# [Exercise goal]
Rewrite the lines starting at the one containing "Page size: 1654x1241." and ending at the last line, replacing "bounding box" with "enclosing rectangle" and leaving everything else unchanged.

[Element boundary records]
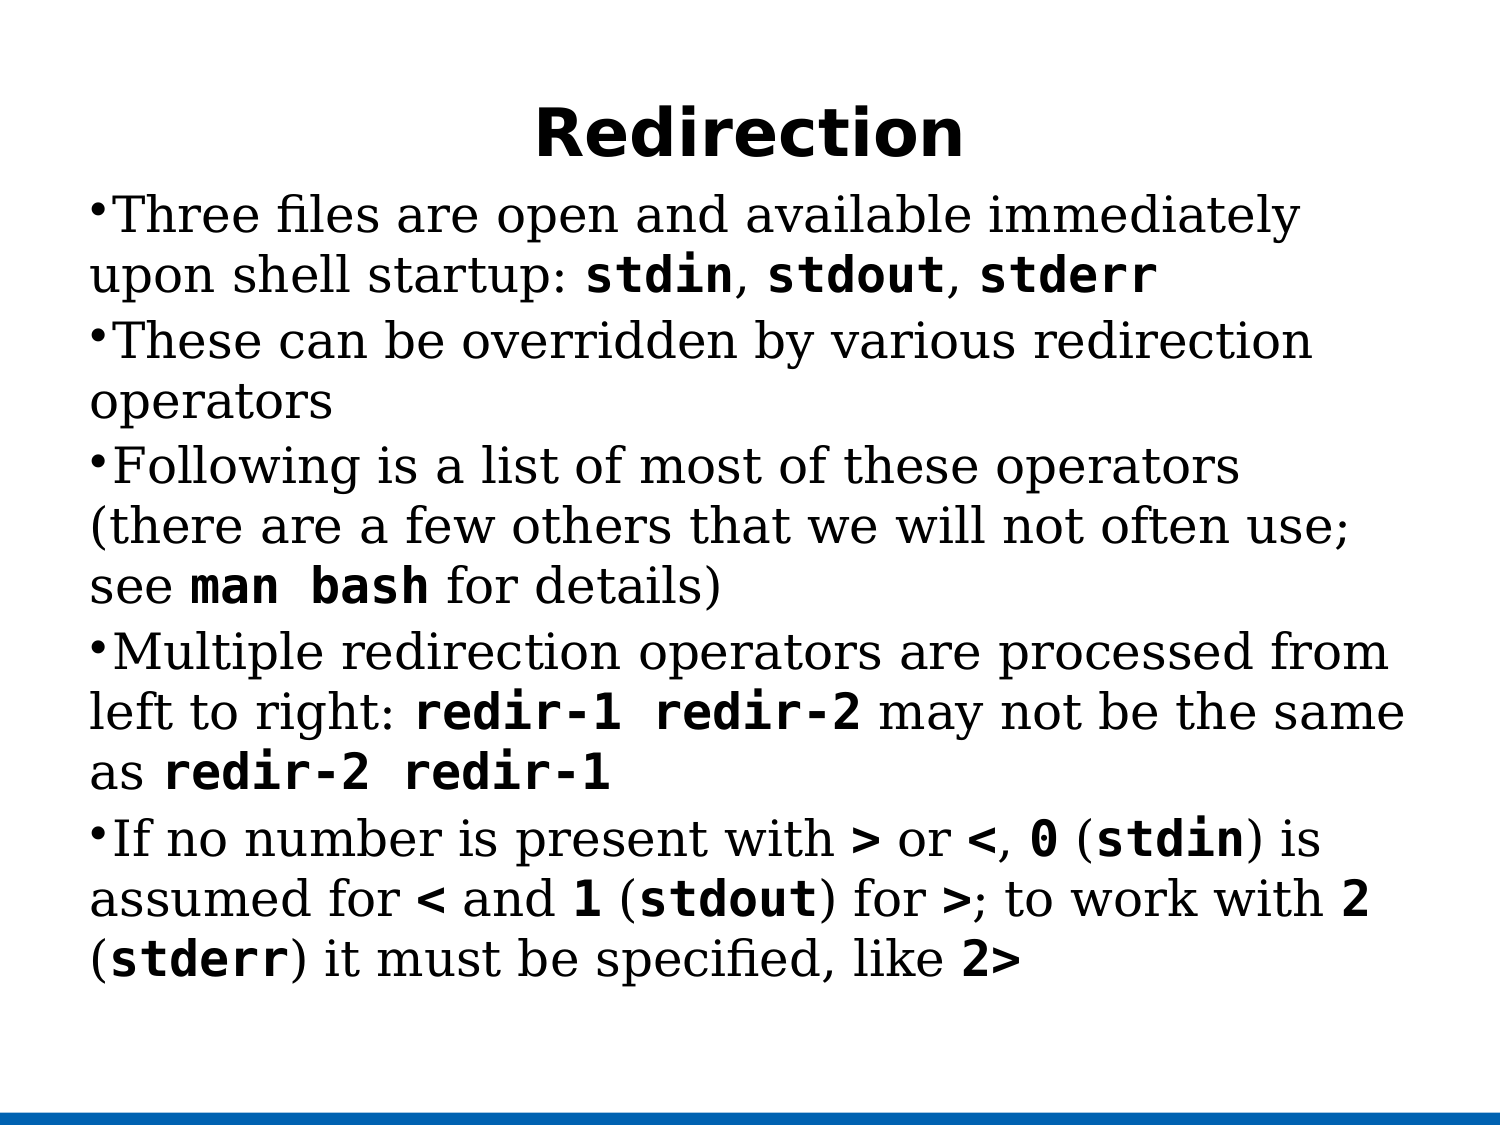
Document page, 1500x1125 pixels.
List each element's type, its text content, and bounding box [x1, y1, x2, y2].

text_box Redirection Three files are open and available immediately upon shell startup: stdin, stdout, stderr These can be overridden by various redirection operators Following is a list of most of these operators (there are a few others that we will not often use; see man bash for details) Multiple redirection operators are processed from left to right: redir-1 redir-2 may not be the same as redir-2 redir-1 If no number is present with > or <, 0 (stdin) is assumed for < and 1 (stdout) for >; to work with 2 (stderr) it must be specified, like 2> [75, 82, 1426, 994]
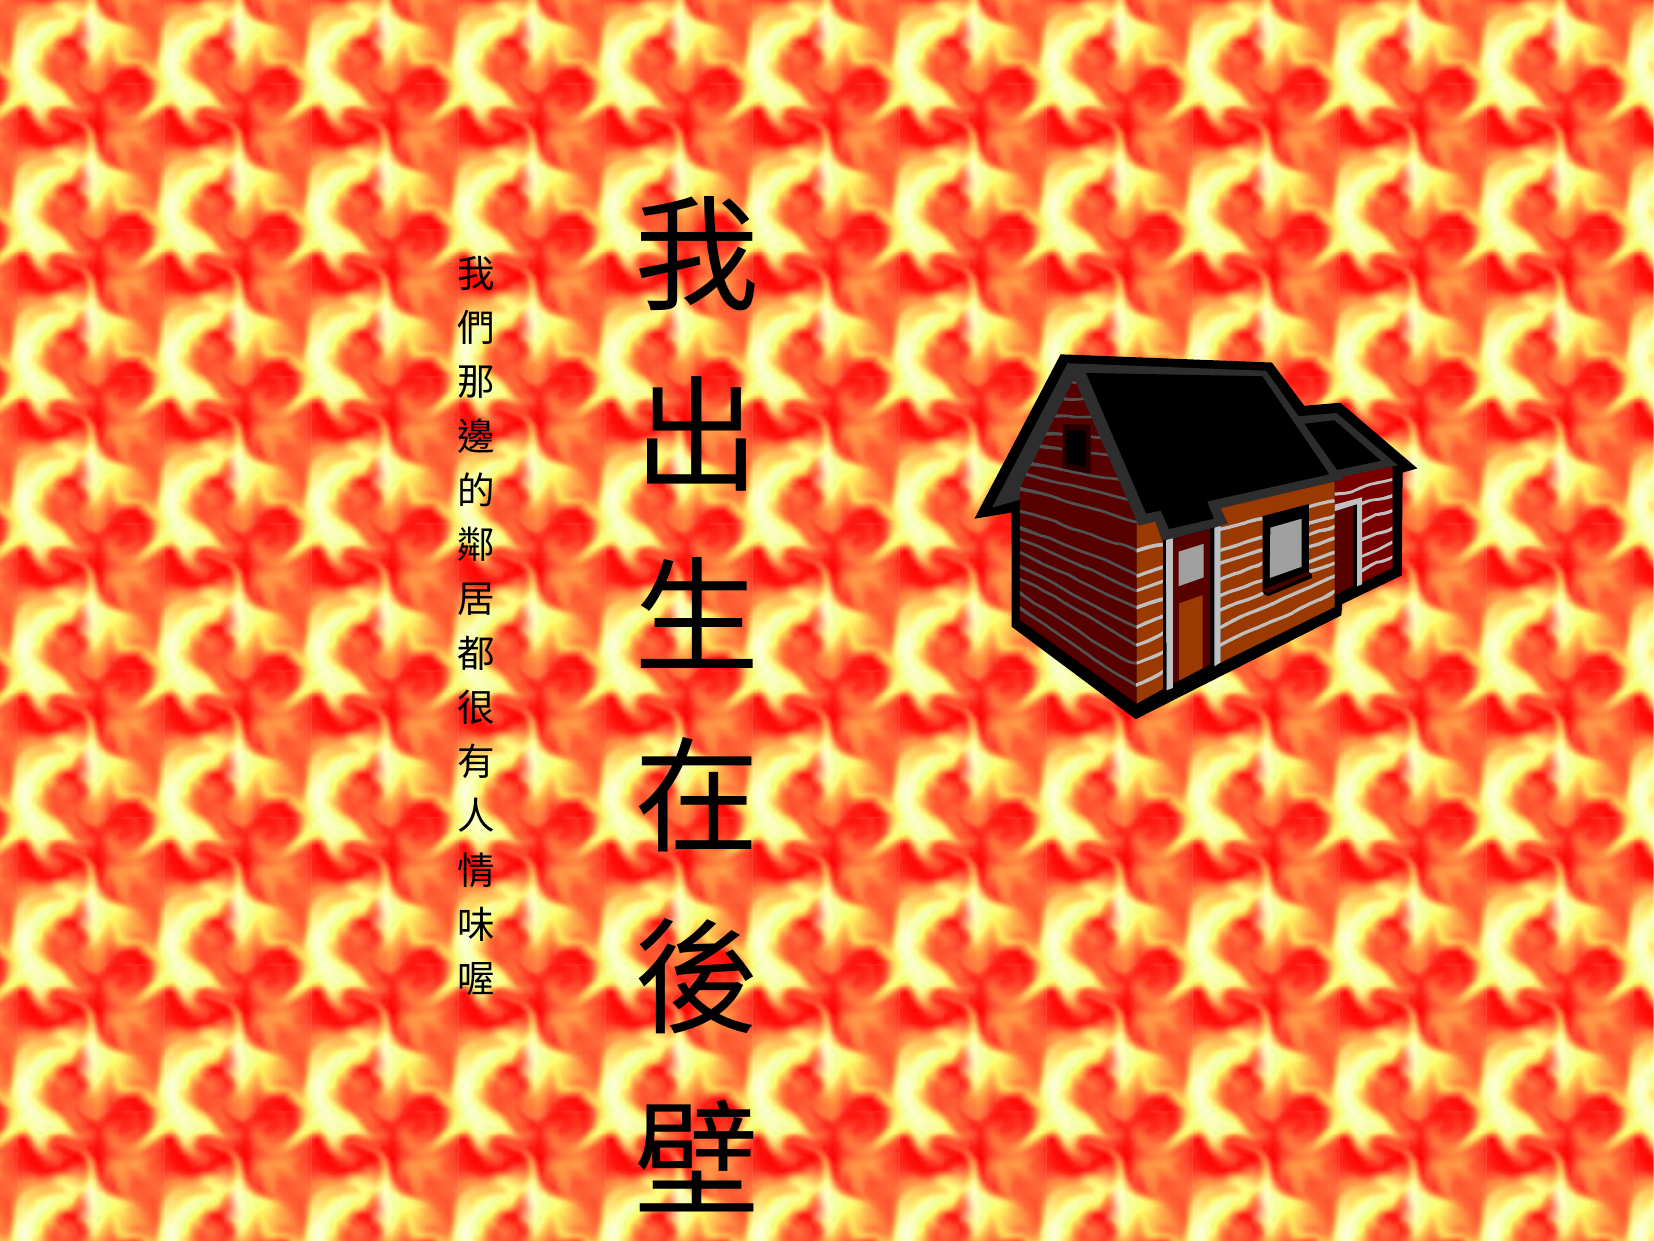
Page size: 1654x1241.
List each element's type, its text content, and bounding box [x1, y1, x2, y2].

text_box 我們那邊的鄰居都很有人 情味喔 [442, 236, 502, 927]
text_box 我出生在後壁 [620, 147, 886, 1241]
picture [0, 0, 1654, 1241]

# [Result for this task]
Page size: 1654x1241.
List each element's type, its text content, and enclosing rectangle [x1, y1, x2, y2].

text_box 我們那邊的鄰居都很有人 情味喔 [442, 236, 502, 927]
text_box 我出生在後壁 [620, 147, 886, 1241]
picture [0, 0, 1654, 1241]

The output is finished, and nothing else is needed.